◆ The problem:
Extract the text lines from every row below, copying each line verbatim and in order. Leave the pictures out of your answer.

[[ Data records open ]]

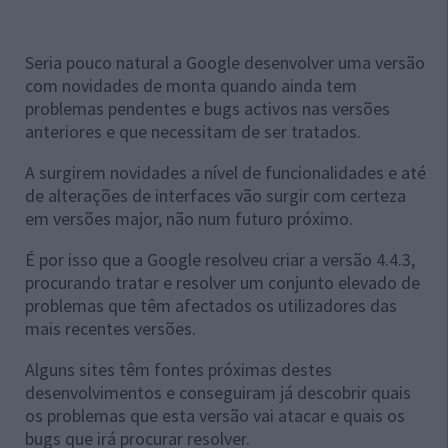
Seria pouco natural a Google desenvolver uma versão
com novidades de monta quando ainda tem
problemas pendentes e bugs activos nas versões
anteriores e que necessitam de ser tratados.
A surgirem novidades a nível de funcionalidades e até
de alterações de interfaces vão surgir com certeza
em versões major, não num futuro próximo.
É por isso que a Google resolveu criar a versão 4.4.3,
procurando tratar e resolver um conjunto elevado de
problemas que têm afectados os utilizadores das
mais recentes versões.
Alguns sites têm fontes próximas destes
desenvolvimentos e conseguiram já descobrir quais
os problemas que esta versão vai atacar e quais os
bugs que irá procurar resolver.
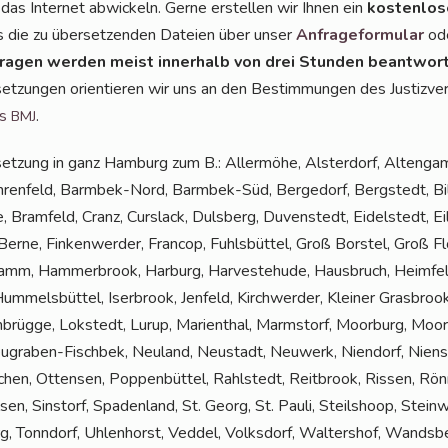
 das Inter­net abwi­ckeln. Ger­ne erstel­len wir Ihnen ein
kos­ten­lo­
ns die zu über­set­zen­den Datei­en über unser
Anfra­ge­for­mu­lar
ode
ra­gen wer­den meist inner­halb von drei Stun­den beant­wor­
et­zun­gen ori­en­tie­ren wir uns an den Bestim­mun­gen des Jus­tiz­ver
is
.
BMJ
set­zung in ganz Ham­burg zum B.: Aller­mö­he, Als­ter­dorf, Alten­ga
­ren­feld, Barm­bek-Nord, Barm­bek-Süd, Ber­ge­dorf, Berg­stedt, Bill­
de, Bramfeld, Cranz, Curs­lack, Duls­berg, Duven­stedt, Eidel­stedt, Ei
er­ne, Fin­ken­wer­der, Fran­cop, Fuhls­büt­tel, Groß Bors­tel, Groß 
amm, Ham­mer­brook, Har­burg, Har­ve­ste­hu­de, Haus­bruch, Heim­fe
­mels­büt­tel, Iser­brook, Jen­feld, Kirch­wer­der, Klei­ner Gras­broo
h­brüg­ge, Lok­stedt, Lurup, Mari­en­thal, Marmstorf, Moor­burg, Moor­
u­gra­ben-Fisch­bek, Neu­land, Neu­stadt, Neu­werk, Nien­dorf, Nien­s
chen, Otten­sen, Pop­pen­büt­tel, Rahl­stedt, Reit­brook, Ris­sen, Rön
n, Sinstorf, Spa­den­land, St. Georg, St. Pau­li, Steil­shoop, Stein­we
rg, Tonn­dorf, Uhlen­horst, Ved­del, Volks­dorf, Wal­ters­hof, Wands­be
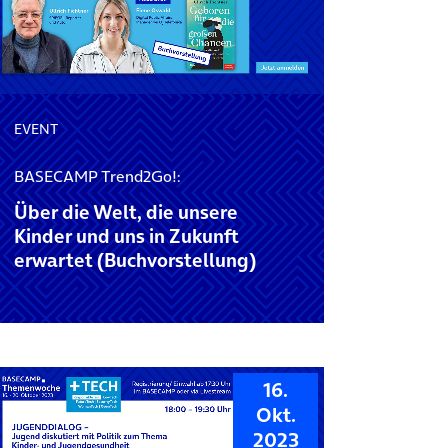
EVENT
BASECAMP Trend2Go!:
Über die Welt, die unsere
Kinder und uns in Zukunft
erwartet (Buchvorstellung)
16.
Okt.
2023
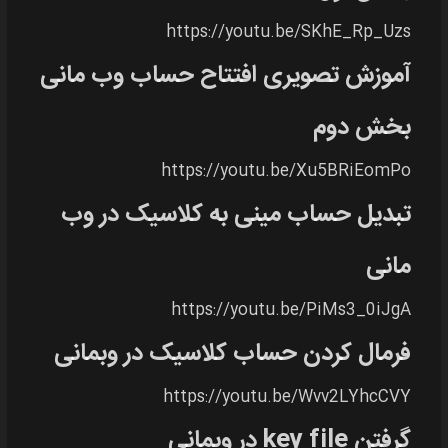
https://youtu.be/SKhE_Rp_Uzs
آموزش تصویری افتتاح حساب وب مانی
بخش دوم
https://youtu.be/Xu5BRiEomPo
تبدیل حساب مینی به کلاسیک در وب
مانی
https://youtu.be/PiMs3_0iJgA
فرمال کردن حساب کلاسیک در وبمانی
https://youtu.be/Wvv2LYhcCVY
گرفتن key file در وبمانی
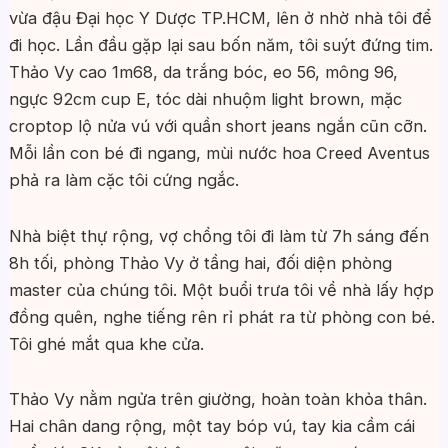
vừa đậu Đại học Y Dược TP.HCM, lên ở nhờ nhà tôi để
đi học. Lần đầu gặp lại sau bốn năm, tôi suýt đứng tim.
Thảo Vy cao 1m68, da trắng bóc, eo 56, mông 96,
ngực 92cm cup E, tóc dài nhuộm light brown, mặc
croptop lộ nửa vú với quần short jeans ngắn cũn cỡn.
Mỗi lần con bé đi ngang, mùi nước hoa Creed Aventus
phả ra làm cặc tôi cứng ngắc.
Nhà biệt thự rộng, vợ chồng tôi đi làm từ 7h sáng đến
8h tối, phòng Thảo Vy ở tầng hai, đối diện phòng
master của chúng tôi. Một buổi trưa tôi về nhà lấy hợp
đồng quên, nghe tiếng rên rỉ phát ra từ phòng con bé.
Tôi ghé mắt qua khe cửa.
Thảo Vy nằm ngửa trên giường, hoàn toàn khỏa thân.
Hai chân dang rộng, một tay bóp vú, tay kia cầm cái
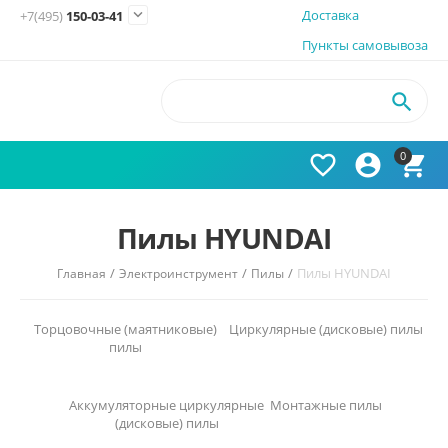

Доставка
+7(495)
150-03-41
Пункты самовывоза

0



Пилы HYUNDAI
/
/
/
Пилы HYUNDAI
Главная
Электроинструмент
Пилы
Торцовочные (маятниковые)
Циркулярные (дисковые) пилы
пилы
Аккумуляторные циркулярные
Монтажные пилы
(дисковые) пилы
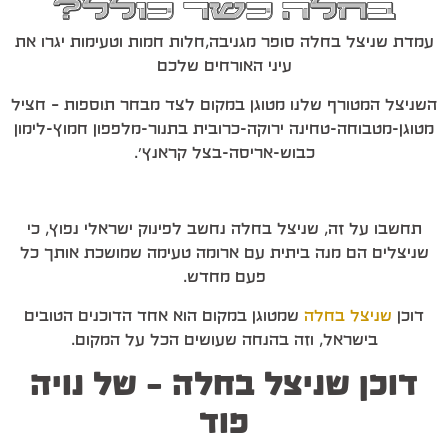
בחלה כשר כולל?
עמדת שניצל בחלה סופר מגניבה,חלות חמות וטעימות יגרו את
עיני האורחים שלכם
השניצל המטורף שלנו מטוגן במקום לצד מבחר תוספות – חציל
מטוגן-מטבוחה-טחינה ירוקה-כרובית בתנור-מלפפון חמוץ-לימון
כבוש-אריסה-בצל קראנץ'.
תחשבו על זה, שניצל בחלה נחשב לפינוק ישראלי נפוץ, כי
שניצלים הם מנה ביתית עם ארומה טעימה שמושכת אותך כל
פעם מחדש.
דוכן
שניצל בחלה
שמטוגן במקום הוא אחד הדוכנים הטובים
בישראל, וזה בהנחה שעושים הכל על המקום.
דוכן שניצל בחלה – של נויה
פוד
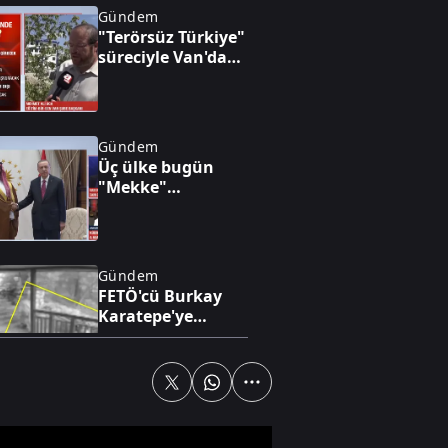
Gündem
"Terörsüz Türkiye"
süreciyle Van'da
yatırım ve huzur
rüzgarı esiyor
Gündem
Üç ülke bugün
"Mekke"
anlaşmasını
imzalayacak
Gündem
FETÖ'cü Burkay
Karatepe'ye
Marmaris'te keşif
yaptırılıyor
Gündem
Yüksel: "40 yıllık
kanayan yarayı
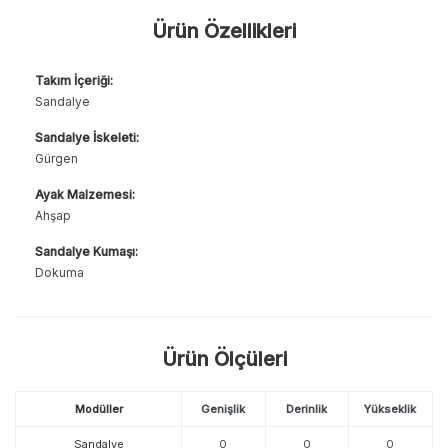
Ürün Özellikleri
Takım İçeriği:
Sandalye
Sandalye İskeleti:
Gürgen
Ayak Malzemesi:
Ahşap
Sandalye Kumaşı:
Dokuma
Ürün Ölçüleri
Modüller
Genişlik
Derinlik
Yükseklik
Sandalye
0
0
0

[[ Data records closed ]]

◆ Exercise response:
Seria pouco natural a Google desenvolver uma versão
com novidades de monta quando ainda tem
problemas pendentes e bugs activos nas versões
anteriores e que necessitam de ser tratados.
A surgirem novidades a nível de funcionalidades e até
de alterações de interfaces vão surgir com certeza
em versões major, não num futuro próximo.
É por isso que a Google resolveu criar a versão 4.4.3,
procurando tratar e resolver um conjunto elevado de
problemas que têm afectados os utilizadores das
mais recentes versões.
Alguns sites têm fontes próximas destes
desenvolvimentos e conseguiram já descobrir quais
os problemas que esta versão vai atacar e quais os
bugs que irá procurar resolver.
 das Inter­net abwi­ckeln. Ger­ne erstel­len wir Ihnen ein
kos­ten­lo­
ns die zu über­set­zen­den Datei­en über unser
Anfra­ge­for­mu­lar
ode
ra­gen wer­den meist inner­halb von drei Stun­den beant­wor­
et­zun­gen ori­en­tie­ren wir uns an den Bestim­mun­gen des Jus­tiz­ver
is
.
BMJ
set­zung in ganz Ham­burg zum B.: Aller­mö­he, Als­ter­dorf, Alten­ga
­ren­feld, Barm­bek-Nord, Barm­bek-Süd, Ber­ge­dorf, Berg­stedt, Bill­
de, Bramfeld, Cranz, Curs­lack, Duls­berg, Duven­stedt, Eidel­stedt, Ei
er­ne, Fin­ken­wer­der, Fran­cop, Fuhls­büt­tel, Groß Bors­tel, Groß 
amm, Ham­mer­brook, Har­burg, Har­ve­ste­hu­de, Haus­bruch, Heim­fe
­mels­büt­tel, Iser­brook, Jen­feld, Kirch­wer­der, Klei­ner Gras­broo
h­brüg­ge, Lok­stedt, Lurup, Mari­en­thal, Marmstorf, Moor­burg, Moor­
u­gra­ben-Fisch­bek, Neu­land, Neu­stadt, Neu­werk, Nien­dorf, Nien­s
chen, Otten­sen, Pop­pen­büt­tel, Rahl­stedt, Reit­brook, Ris­sen, Rön
n, Sinstorf, Spa­den­land, St. Georg, St. Pau­li, Steil­shoop, Stein­we
rg, Tonn­dorf, Uhlen­horst, Ved­del, Volks­dorf, Wal­ters­hof, Wands­be
EVENT
BASECAMP Trend2Go!:
Über die Welt, die unsere
Kinder und uns in Zukunft
erwartet (Buchvorstellung)
16.
Okt.
2023
https://youtu.be/SKhE_Rp_Uzs
آموزش تصویری افتتاح حساب وب مانی
بخش دوم
https://youtu.be/Xu5BRiEomPo
تبدیل حساب مینی به کلاسیک در وب
مانی
https://youtu.be/PiMs3_0iJgA
فرمال کردن حساب کلاسیک در وبمانی
https://youtu.be/Wvv2LYhcCVY
گرفتن key file در وبمانی
vừa đậu Đại học Y Dược TP.HCM, lên ở nhờ nhà tôi để
đi học. Lần đầu gặp lại sau bốn năm, tôi suýt đứng tim.
Thảo Vy cao 1m68, da trắng bóc, eo 56, mông 96,
ngực 92cm cup E, tóc dài nhuộm light brown, mặc
croptop lộ nửa vú với quần short jeans ngắn cũn cỡn.
Mỗi lần con bé đi ngang, mùi nước hoa Creed Aventus
phả ra làm cặc tôi cứng ngắc.
Nhà biệt thự rộng, vợ chồng tôi đi làm từ 7h sáng đến
8h tối, phòng Thảo Vy ở tầng hai, đối diện phòng
master của chúng tôi. Một buổi trưa tôi về nhà lấy hợp
đồng quên, nghe tiếng rên rỉ phát ra từ phòng con bé.
Tôi ghé mắt qua khe cửa.
Thảo Vy nằm ngửa trên giường, hoàn toàn khỏa thân.
Hai chân dang rộng, một tay bóp vú, tay kia cầm cái

Доставка
+7(495)
150-03-41
Пункты самовывоза

0



Пилы HYUNDAI
/
/
/
Пилы HYUNDAI
Главная
Электроинструмент
Пилы
Торцовочные (маятниковые)
Циркулярные (дисковые) пилы
пилы
Аккумуляторные циркулярные
Монтажные пилы
(дисковые) пилы
בחלה כשר כולל?
עמדת שניצל בחלה סופר מגניבה,חלות חמות וטעימות יגרו את
עיני האורחים שלכם
השניצל המטורף שלנו מטוגן במקום לצד מבחר תוספות – חציל
מטוגן-מטבוחה-טחינה ירוקה-כרובית בתנור-מלפפון חמוץ-לימון
כבוש-אריסה-בצל קראנץ'.
תחשבו על זה, שניצל בחלה נחשב לפינוק ישראלי נפוץ, כי
שניצלים הם מנה ביתית עם ארומה טעימה שמושכת אותך כל
פעם מחדש.
דוכן
שניצל בחלה
שמטוגן במקום הוא אחד הדוכנים הטובים
בישראל, וזה בהנחה שעושים הכל על המקום.
דוכן שניצל בחלה – של נויה
פוד
Gündem
"Terörsüz Türkiye"
süreciyle Van'da
yatırım ve huzur
rüzgarı esiyor
Gündem
Üç ülke bugün
"Mekke"
anlaşmasını
imzalayacak
Gündem
FETÖ'cü Burkay
Karatepe'ye
Marmaris'te keşif
yaptırılıyor
Gündem
Yüksel: "40 yıllık
kanayan yarayı
Ürün Özellikleri
Takım İçeriği:
Sandalye
Sandalye İskeleti:
Gürgen
Ayak Malzemesi:
Ahşap
Sandalye Kumaşı:
Dokuma
Ürün Ölçüleri
Modüller
Genişlik
Derinlik
Yükseklik
Sandalye
0
0
0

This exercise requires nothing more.